_Brief_
Swap every "chart" in the material below for "graph" and write the material out again with nothing else altered. Leave the pictures out.

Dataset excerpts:

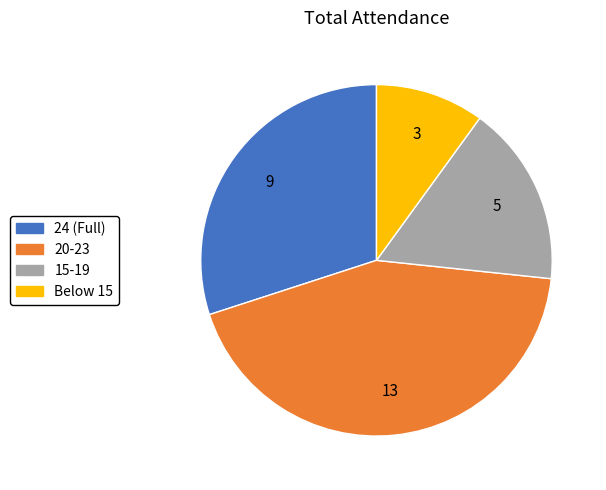

Is there a majority slice in this chart?

No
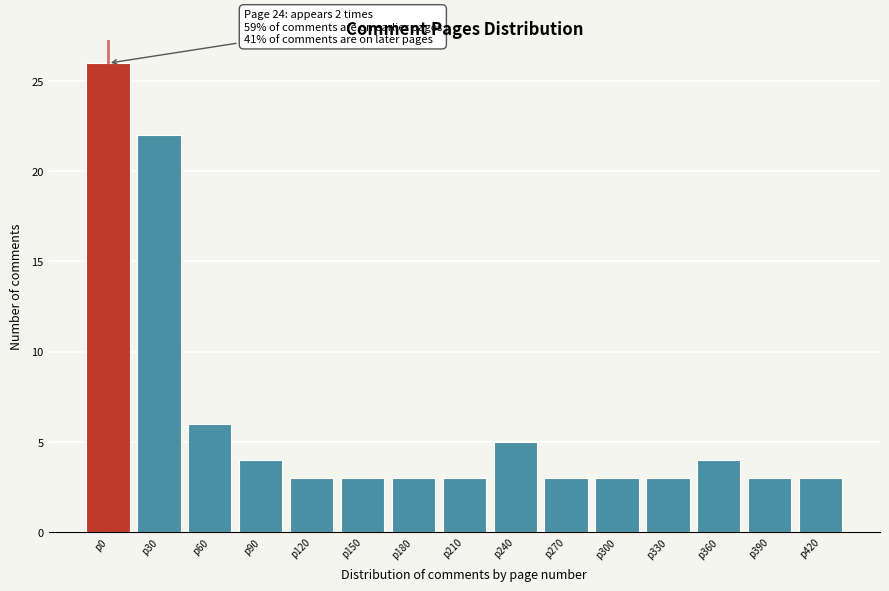

Reading left to right, transcribe all the data shown in this chart.

26	22	6	4	3	3	3	3	5	3	3	3	4	3	3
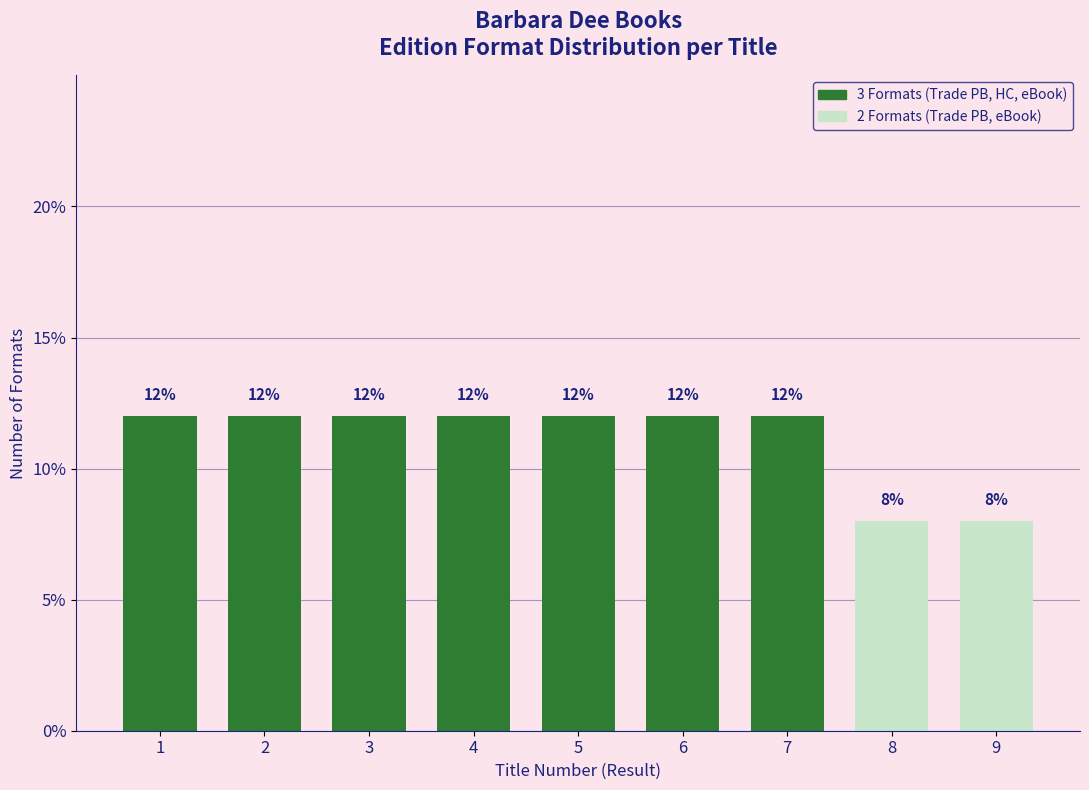

Reading left to right, transcribe all the data shown in this chart.

1=12	2=12	3=12	4=12	5=12	6=12	7=12	8=8	9=8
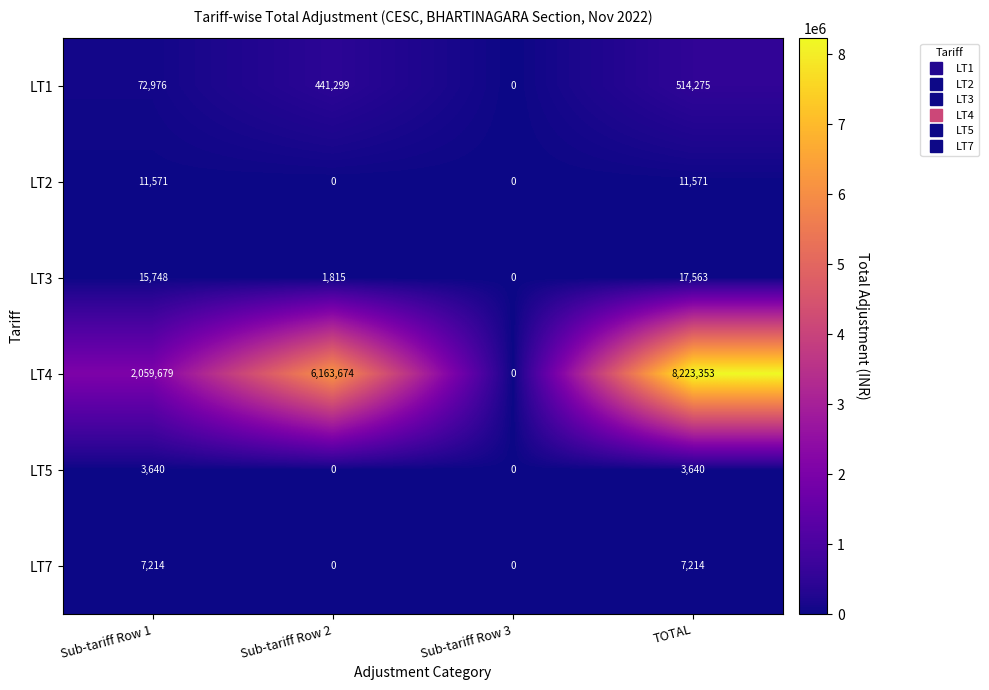

Reading left to right, extract all data points from this chart.

LT1: 72976	441299	0	514275
LT2: 11571	0	0	11571
LT3: 15748	1815	0	17563
LT4: 2059679	6163674	0	8223353
LT5: 3640	0	0	3640
LT7: 7214	0	0	7214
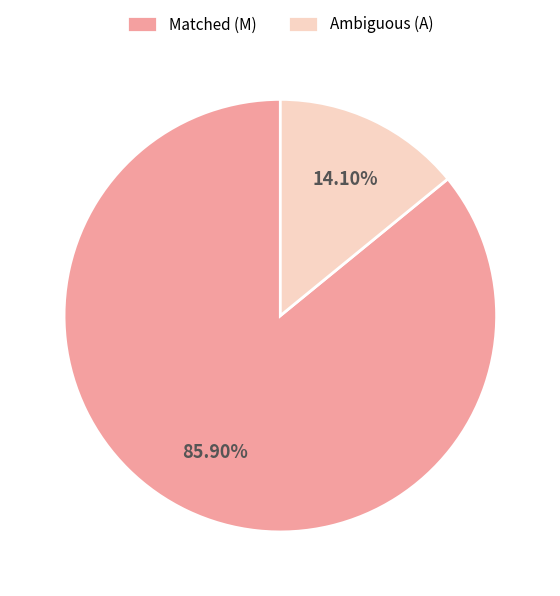

Is there a majority slice in this chart?

Yes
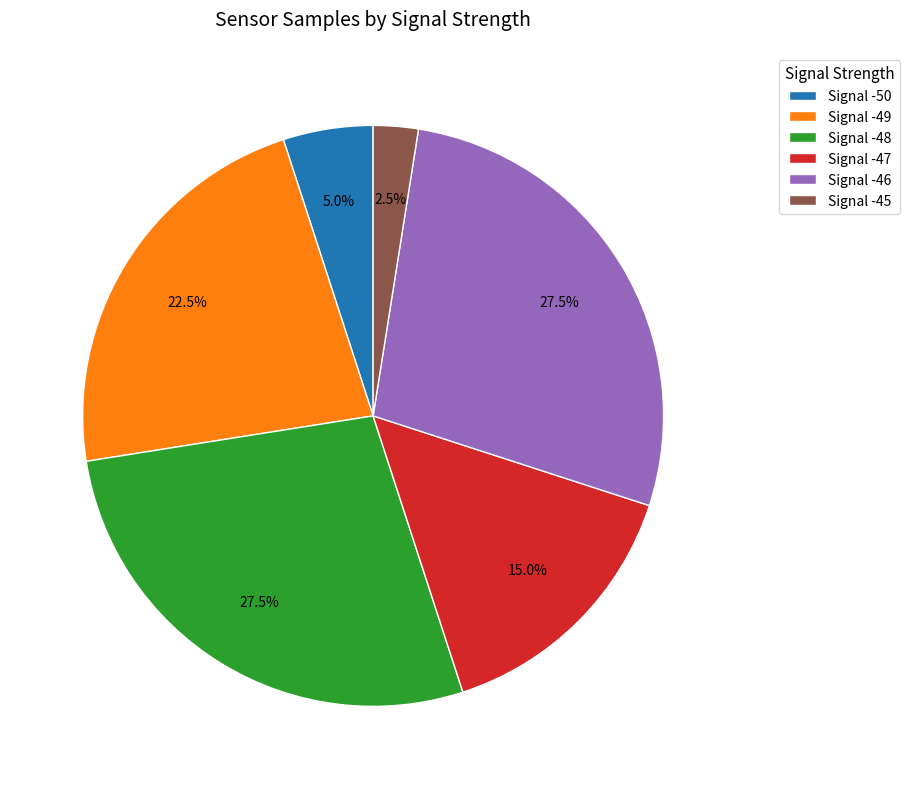

Which has a higher value, Signal -45 or Signal -46?

Signal -46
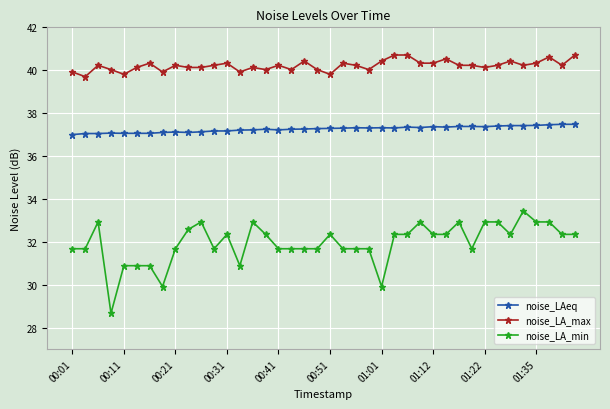

What are all the series names shown in the legend?

noise_LAeq, noise_LA_max, noise_LA_min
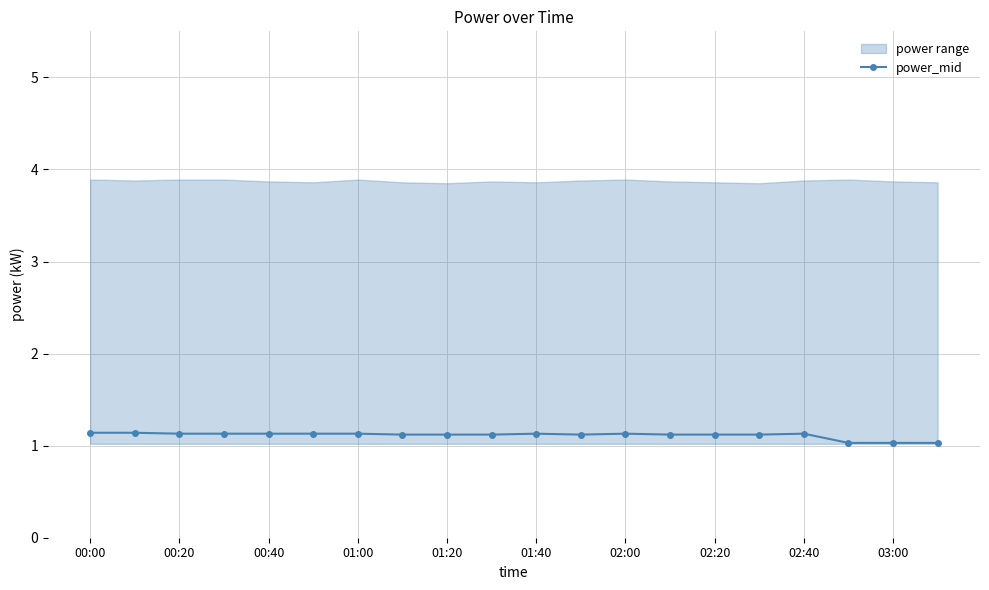

True or false: power_mid has a value of 1.6 at 00:40.

False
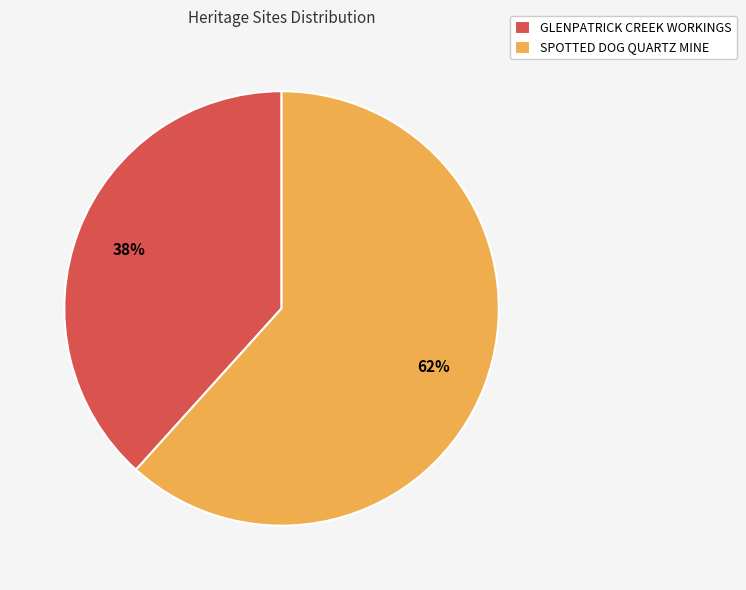

Which has a higher value, GLENPATRICK CREEK WORKINGS or SPOTTED DOG QUARTZ MINE?

SPOTTED DOG QUARTZ MINE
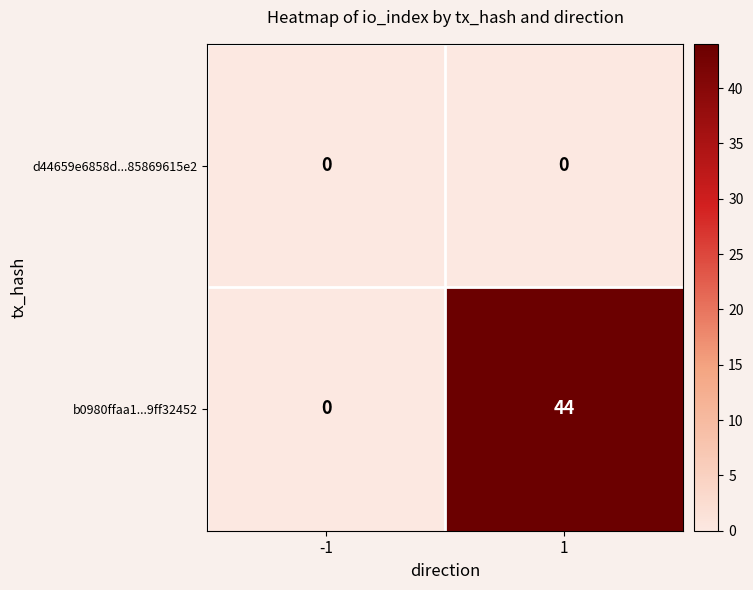

What is the spread (max minus min) of values at 1?

44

_Result for this task_
Is there a majority slice in this graph?

No

Reading left to right, transcribe all the data shown in this graph.

26	22	6	4	3	3	3	3	5	3	3	3	4	3	3

Reading left to right, transcribe all the data shown in this graph.

1=12	2=12	3=12	4=12	5=12	6=12	7=12	8=8	9=8

Reading left to right, extract all data points from this graph.

LT1: 72976	441299	0	514275
LT2: 11571	0	0	11571
LT3: 15748	1815	0	17563
LT4: 2059679	6163674	0	8223353
LT5: 3640	0	0	3640
LT7: 7214	0	0	7214

Is there a majority slice in this graph?

Yes

Which has a higher value, Signal -45 or Signal -46?

Signal -46

What are all the series names shown in the legend?

noise_LAeq, noise_LA_max, noise_LA_min

True or false: power_mid has a value of 1.6 at 00:40.

False

Which has a higher value, GLENPATRICK CREEK WORKINGS or SPOTTED DOG QUARTZ MINE?

SPOTTED DOG QUARTZ MINE

What is the spread (max minus min) of values at 1?

44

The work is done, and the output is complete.